EXTRACT TO READ.

Let $\Omega$ denote the *sample space* of the experiment, the set of
possible outcomes of the experiment; the term *outcome space* is also
used. We will refer to the elements of $\Omega$ as *basic outcomes* and
use the symbol $\omega$ to denote a generic basic outcome.

::: example
[]{#onedie1 label="onedie1"} Consider the experiment in which we roll a
die. Then $$\Omega  = \left\{1, 2, 3, 4, 5, 6 \right\}$$ where, for
example, $1$ denotes the outcome that we roll a $1$.
:::

::: example
Consider the experiment in which we choose a number from the interval
$(0, 1)$. Then $\Omega = (0, 1)$.
:::

::: example
[]{#urn3 label="urn3"} Suppose that we have an urn that contains three
balls, two red balls and one black ball. Consider the experiment in
which we successively choose two balls from the urn, that is, the balls
are chosen in such a way that we know which ball was chosen first.

Then the sample space for the experiment can be written
$$\Omega = \left\{ (R, R), \ (R, B), \ (B, R) \right\},$$ where, for
example, $(R, B)$ means that the first ball selected is red and the
second ball selected is black.

Now suppose that the order in which the balls were selected is not
recorded. Then the sample space of the experiment is given by
$$\Omega = \left\{ \{R, R\}, \ \{R, B\} \right\},$$ where, for example,
$\{R, B\}$ means that one red ball is selected and one black ball is
selected.
:::

## Events

Consider an experiment with sample space $\Omega$. A subset $A$ of
$\Omega$ is called an *event*. Let $A$ be an event. Then, for each
$\omega\in\Omega$, either $\omega\in A$ or $\omega\notin A$. That is,
when the experiment is performed, either $A$ occurs (the observed
outcome is in $A$) or it doesn't occur (the observed outcome is not in
$A$).

::: example
[]{#onedie2 label="onedie2"} Consider the experiment in which we roll a
die. Then $$A = \left\{2, 4, 6 \right\}$$ is the event that we roll an
even number.

PROBLEMS AND TASKS.
#1 Copy the probability text starting at "Let $\Omega$ denote" and ending after "generic basic outcome.", with "outcome space" renamed "result space".
#2 In the probability text, which set is the event of rolling an even number on a die?
The lines after the probability text come from a separate source.

INFORMATION SHOWN.

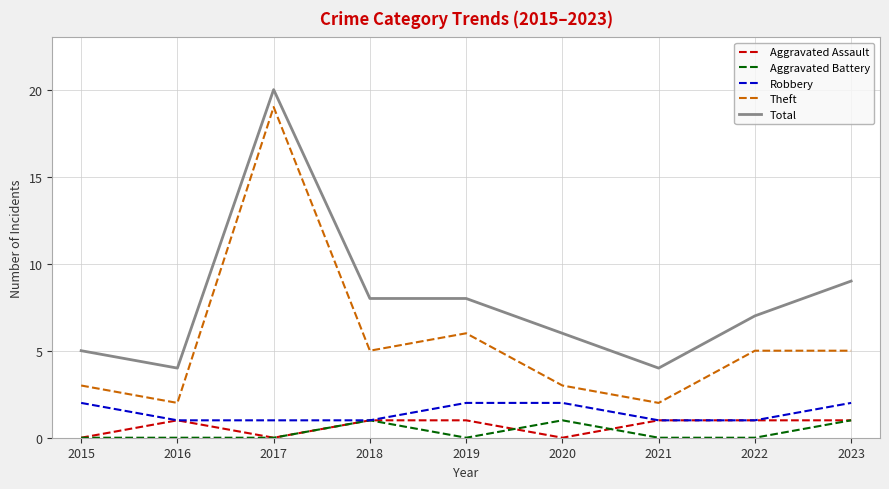

Which series has the widest spread of values?

Theft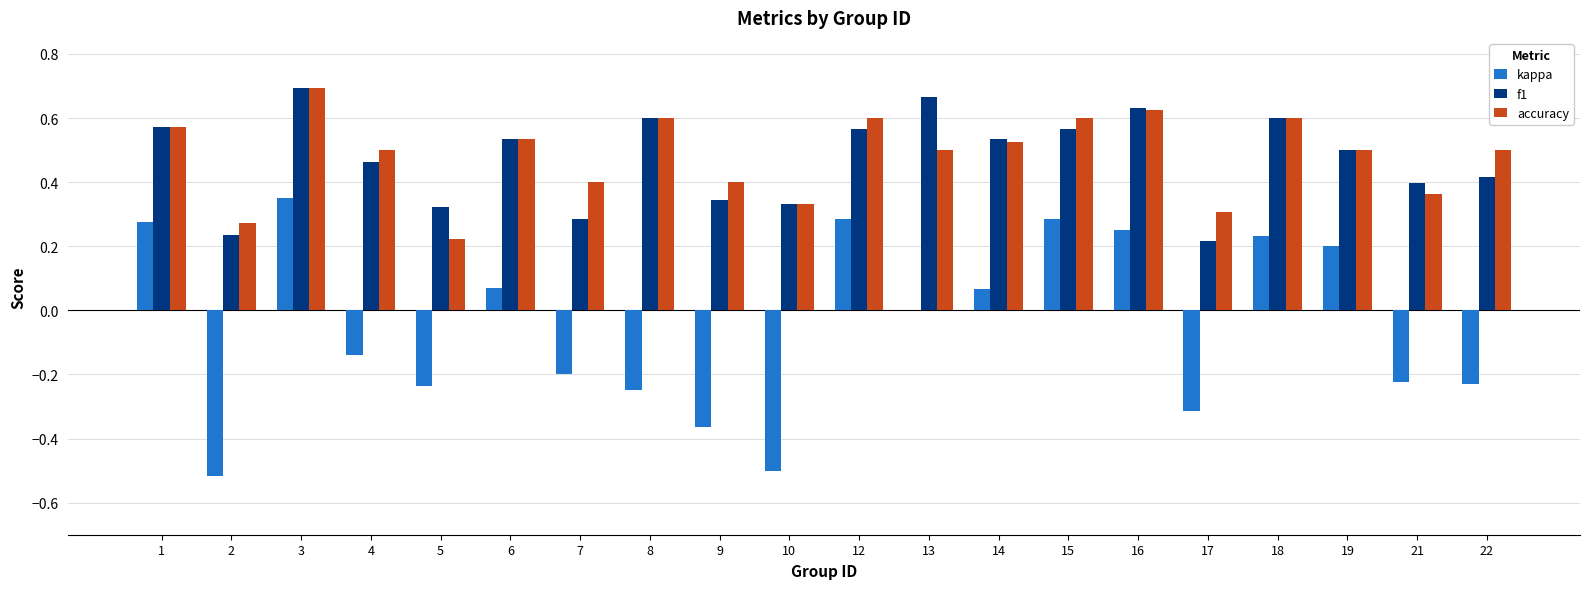

How many categories are shown in the chart?

20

RESPONSES BY ITEM NUMBER.
#1
Let $\Omega$ denote the *sample space* of the experiment, the set of
possible outcomes of the experiment; the term *result space* is also
used. We will refer to the elements of $\Omega$ as *basic outcomes* and
use the symbol $\omega$ to denote a generic basic outcome.

#2 The set {2, 4, 6}.